The stinky cheese factor: You may love a cheese with funk, but your guests may have a more timid palate. Tone it down, or up, based on who is set to appear. As a rule though, some variation in taste, appearance and texture is best. Contrast is good and sparks conversation.

The cheese board: Paper plates are not ideal for serving cheese. Invest in a platter made of wood or marble that is large enough to separate the cheeses. Make sure the color of the board is pleasant to the eye and can act as a contrast to your selections. Trust us, these touches make a difference.

Cheese rind: Leave it on! And eat it too. But please do remove the wrapper.

The wine

Here are the wines that from experience, and trial and error, complement an array of cheese types. Please note that yes, there are some wines that go with more than one type of cheese. This is because of cheese taste variation and complexity, as well as vintage distinction. For example, Beaujolais can stand in with a hard cheese like Emmenthal or a soft crumbly feta. So take this for what it is: a general guide. The ultimate decision is yours to make.

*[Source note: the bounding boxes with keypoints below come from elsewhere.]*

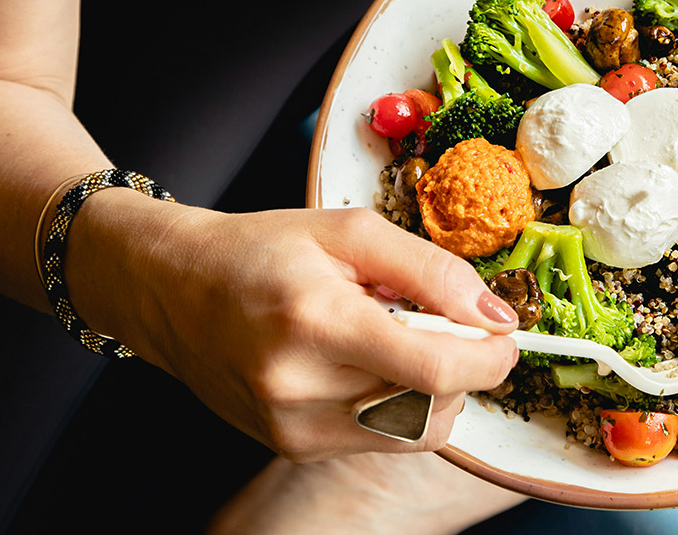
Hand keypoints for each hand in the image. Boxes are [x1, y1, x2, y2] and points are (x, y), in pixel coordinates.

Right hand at [69, 191, 519, 460]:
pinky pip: (383, 441)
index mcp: (317, 319)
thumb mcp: (351, 231)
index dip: (489, 358)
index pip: (434, 367)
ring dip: (436, 391)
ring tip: (400, 342)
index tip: (504, 336)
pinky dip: (401, 407)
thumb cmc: (264, 251)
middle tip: (448, 326)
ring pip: (414, 431)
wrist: (173, 289)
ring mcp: (292, 426)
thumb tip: (496, 314)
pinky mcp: (292, 446)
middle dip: (463, 368)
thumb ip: (432, 270)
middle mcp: (300, 386)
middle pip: (432, 403)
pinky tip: (373, 367)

Soft Cheese: Chenin Blanc, Sauvignon Blanc, Gewurztraminer, Champagne, Cabernet, White Zinfandel, Vidal, Beaujolais, Bordeaux, Chianti, Sancerre

Hard Cheese: Bardolino, Tawny Port, Madeira, Sherry, Chenin Blanc, Sauvignon Blanc, Sancerre, Côtes du Rhône, Rioja, Cabernet, Barolo, Barbaresco, Brunello di Montalcino, Ribera del Duero, Chardonnay, Chianti Riserva, Beaujolais, Dark Beer, Sangria, Gewurztraminer, Pinot Noir

Semi-Soft Cheese: Chardonnay, Champagne, Riesling, Barolo, Barbaresco, Gattinara, Bordeaux, Rioja, Fleurie, Beaujolais, Chinon, Bourgueil

Semi-Hard Cheese: Chardonnay, Champagne, Riesling, Cabernet, Sancerre, Chenin Blanc, Sauvignon Blanc, Chianti Riserva, Barolo, Tawny Port



Wine and cheese party accompaniments

There is more to a wine and cheese party than just wine and cheese, of course. You need to entice your guests with some stellar accompaniments. Here are some suggestions:

Crackers: Choose from our extensive selection of Biscuits for Cheese here

Bread: Choose good quality breads that are crusty, hearty, and wholesome. Choose from our selection here

Fruit: Sliced stone fruit like plums and nectarines look good, as do Japanese pear slices, grapes and apples, and do enjoy some of our Fruit Pastes.

Nuts: Walnuts are an excellent complement to many cheeses. Toast them and serve warm. Others that work well are pine nuts, hazelnuts and Brazil nuts.

Chocolate: There is one kind of chocolate to serve at a wine and cheese. Very strong, dark chocolate. Do not entertain any other variety.